* [布置任务]
A – 请照原样抄出图片缩放代码中的一段，从含有“imageWidth = largestDimension.width;”的文字开始，到“to the disk.”结束。
B – 判断以下各项说法是否与图片缩放代码相符，每项回答“是”或“否”，并一字不差地引出起决定作用的原文：(i) ImageUtils 类中 IMAGE_PNG 的值为 1；(ii) 调用的例子把缩放结果以 PNG 格式写出；(iii) 以文件名为参数的 resizeImage 在读取出错时返回 null。
C – 请从图片缩放代码最后显示的那一句之后接着写下去。

* [页面]
☆ ☆ ☆ ☆ ☆ ☆ ☆

一个JAVA图形缩放处理工具类

调用的例子

import java.io.FileOutputStream;

import java.io.IOException;

import javax.imageio.ImageIO;

public class T {

public static void main(String[] args) throws Exception, IOException {

ImageIO.write(ImageUtils.resizeImage("d:/www.java2000.net.gif", ImageUtils.IMAGE_GIF, 30, 20),

"JPEG", new FileOutputStream("d:/test.jpg"));

}

}

import java.awt.Dimension;

import java.awt.Image;

import java.awt.image.BufferedImage;

import java.awt.image.PixelGrabber;

import java.io.File;

import java.io.IOException;

import java.util.Iterator;

import java.util.Locale;

import javax.imageio.IIOImage;

import javax.imageio.ImageIO;

import javax.imageio.ImageWriteParam;

import javax.imageio.ImageWriter;

import javax.imageio.plugins.jpeg.JPEGImageWriteParam;

import javax.imageio.stream.ImageOutputStream;

public class ImageUtils {

public static final int IMAGE_UNKNOWN = -1;

public static final int IMAGE_JPEG = 0;

public static final int IMAGE_PNG = 1;

public static final int IMAGE_GIF = 2;

/**

* Resizes an image

*

* @param imgName

* The image name to resize. Must be the complet path to the file

* @param type

* int

* @param maxWidth

* The image's max width

* @param maxHeight

* The image's max height

* @return A resized BufferedImage

*/

public static BufferedImage resizeImage(String imgName, int type, int maxWidth, int maxHeight) {

try {

return resizeImage(ImageIO.read(new File(imgName)), type, maxWidth, maxHeight);

} catch (IOException e) {

e.printStackTrace();

return null;

}

}

/**

* Resizes an image.

*

* @param image

* The image to resize

* @param maxWidth

* The image's max width

* @param maxHeight

* The image's max height

* @return A resized BufferedImage

* @param type

* int

*/

public static BufferedImage resizeImage(BufferedImage image, int type, int maxWidth, int maxHeight) {

Dimension largestDimension = new Dimension(maxWidth, maxHeight);

// Original size

int imageWidth = image.getWidth(null);

int imageHeight = image.getHeight(null);

float aspectRatio = (float) imageWidth / imageHeight;

if (imageWidth > maxWidth || imageHeight > maxHeight) {

if ((float) largestDimension.width / largestDimension.height > aspectRatio) {

largestDimension.width = (int) Math.ceil(largestDimension.height * aspectRatio);

} else {

largestDimension.height = (int) Math.ceil(largestDimension.width / aspectRatio);

}

imageWidth = largestDimension.width;

imageHeight = largestDimension.height;

}

return createHeadlessSmoothBufferedImage(image, type, imageWidth, imageHeight);

}

/**

* Saves an image to the disk.

☆ ☆ ☆ ☆ ☆ ☆ ☆

* [数据摘录]
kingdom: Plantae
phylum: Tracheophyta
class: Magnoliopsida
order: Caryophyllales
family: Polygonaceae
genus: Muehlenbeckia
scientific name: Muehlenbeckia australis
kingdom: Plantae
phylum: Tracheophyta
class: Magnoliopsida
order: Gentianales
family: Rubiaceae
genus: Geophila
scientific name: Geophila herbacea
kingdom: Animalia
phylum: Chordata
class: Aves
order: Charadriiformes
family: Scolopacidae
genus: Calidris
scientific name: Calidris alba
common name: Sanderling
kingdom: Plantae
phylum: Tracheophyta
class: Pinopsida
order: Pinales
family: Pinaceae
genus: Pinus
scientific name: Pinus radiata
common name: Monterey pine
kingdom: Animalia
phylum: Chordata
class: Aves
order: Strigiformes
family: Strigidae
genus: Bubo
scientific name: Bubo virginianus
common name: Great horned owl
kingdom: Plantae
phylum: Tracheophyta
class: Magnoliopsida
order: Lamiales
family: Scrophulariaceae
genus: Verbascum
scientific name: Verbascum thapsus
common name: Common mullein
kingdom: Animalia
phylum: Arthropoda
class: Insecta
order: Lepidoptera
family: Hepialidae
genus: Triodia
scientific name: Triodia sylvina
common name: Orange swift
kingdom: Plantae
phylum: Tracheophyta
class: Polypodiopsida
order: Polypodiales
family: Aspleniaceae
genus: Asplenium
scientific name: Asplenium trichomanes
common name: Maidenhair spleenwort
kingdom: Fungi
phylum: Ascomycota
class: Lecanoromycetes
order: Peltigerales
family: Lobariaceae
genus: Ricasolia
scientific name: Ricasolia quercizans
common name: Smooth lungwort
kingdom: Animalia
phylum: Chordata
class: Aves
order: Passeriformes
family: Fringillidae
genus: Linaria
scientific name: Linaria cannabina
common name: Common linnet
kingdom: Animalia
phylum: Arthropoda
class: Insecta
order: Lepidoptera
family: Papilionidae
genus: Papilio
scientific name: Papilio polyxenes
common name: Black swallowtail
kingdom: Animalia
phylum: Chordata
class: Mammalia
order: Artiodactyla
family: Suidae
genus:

☆ ☆ ☆ ☆ ☆ ☆ ☆

* [各题答案]
A –
imageWidth = largestDimension.width;

imageHeight = largestDimension.height;

}

return createHeadlessSmoothBufferedImage(image, type, imageWidth, imageHeight);

}

/**

* Saves an image to the disk.

B –
(i) 是：「public static final int IMAGE_PNG = 1;」
(ii) 否：「"JPEG", new FileOutputStream("d:/test.jpg")」
(iii) 是：「return null;」

C –
*

* @param image

* The image to save

* @param toFileName

* The filename to use

* @param type

* The image type. Use ImageUtils.IMAGE_JPEG to save as

* JPEG images, or ImageUtils.IMAGE_PNG to save as PNG.

* @return false if no appropriate writer is found

*/

public static boolean saveImage(BufferedImage image, String toFileName, int type) {

try {

return ImageIO.write(image, type == IMAGE_JPEG ? "jpg" : "png", new File(toFileName));

} catch (IOException e) {

e.printStackTrace();

return false;

}

}

/**

* Compress and save an image to the disk. Currently this method only supports

* JPEG images.

*

* @param image

* The image to save

* @param toFileName

* The filename to use

* @param type

* The image type. Use ImageUtils.IMAGE_JPEG to save as

* JPEG images, or ImageUtils.IMAGE_PNG to save as PNG.

*/

public static void saveCompressedImage(BufferedImage image, String toFileName, int type) {

try {

if (type == IMAGE_PNG) {

throw new UnsupportedOperationException("PNG compression not implemented");

}

Iterator iter = ImageIO.getImageWritersByFormatName("jpg");

ImageWriter writer;

writer = (ImageWriter) iter.next();

ImageOutputStream ios = ImageIO.createImageOutputStream(new File(toFileName));

writer.setOutput(ios);

ImageWriteParam iwparam = new JPEGImageWriteParam(Locale.getDefault());

iwparam.setCompressionMode(ImageWriteParam.MODE_EXPLICIT);

iwparam.setCompressionQuality(0.7F);

writer.write(null, new IIOImage(image, null, null), iwparam);

ios.flush();

writer.dispose();

ios.close();

} catch (IOException e) {

e.printStackTrace();

}

}

/**

* Creates a BufferedImage from an Image. This

* method can function on a completely headless system. This especially

* includes Linux and Unix systems that do not have the X11 libraries

* installed, which are required for the AWT subsystem to operate. This method

* uses nearest neighbor approximation, so it's quite fast. Unfortunately, the

* result is nowhere near as nice looking as the

* createHeadlessSmoothBufferedImage method.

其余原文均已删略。